* Work item *
Report back the lines in this listing that carry the string "params".
--- START ---
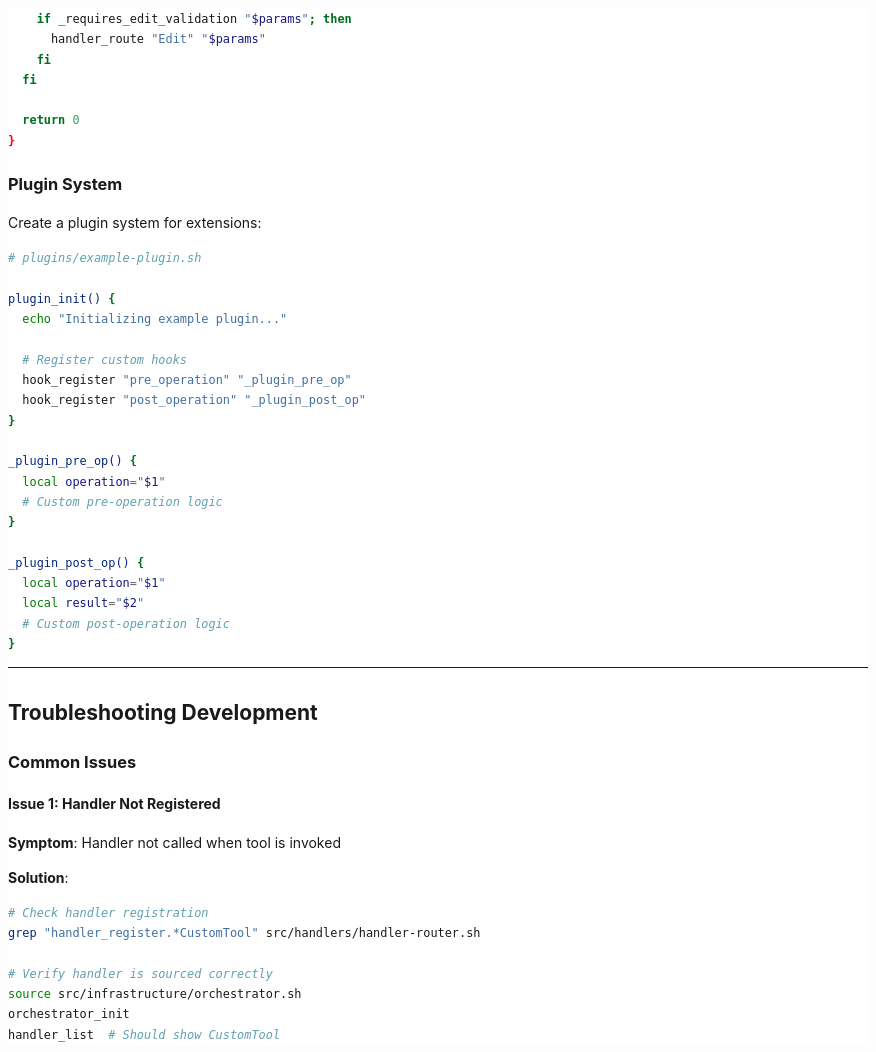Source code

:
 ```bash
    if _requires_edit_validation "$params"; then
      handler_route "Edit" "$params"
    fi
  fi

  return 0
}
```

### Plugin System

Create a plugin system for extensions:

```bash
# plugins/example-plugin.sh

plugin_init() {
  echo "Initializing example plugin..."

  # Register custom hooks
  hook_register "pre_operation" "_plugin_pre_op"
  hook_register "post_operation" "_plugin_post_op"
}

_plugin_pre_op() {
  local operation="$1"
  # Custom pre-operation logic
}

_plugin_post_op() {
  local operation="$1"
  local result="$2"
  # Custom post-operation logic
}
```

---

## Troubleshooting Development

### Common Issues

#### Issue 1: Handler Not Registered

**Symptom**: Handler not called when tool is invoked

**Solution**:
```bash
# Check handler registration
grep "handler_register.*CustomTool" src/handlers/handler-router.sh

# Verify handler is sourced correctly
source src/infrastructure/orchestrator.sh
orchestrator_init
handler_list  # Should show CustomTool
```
--- END ---
* Task answer *
    if _requires_edit_validation "$params"; then
      handler_route "Edit" "$params"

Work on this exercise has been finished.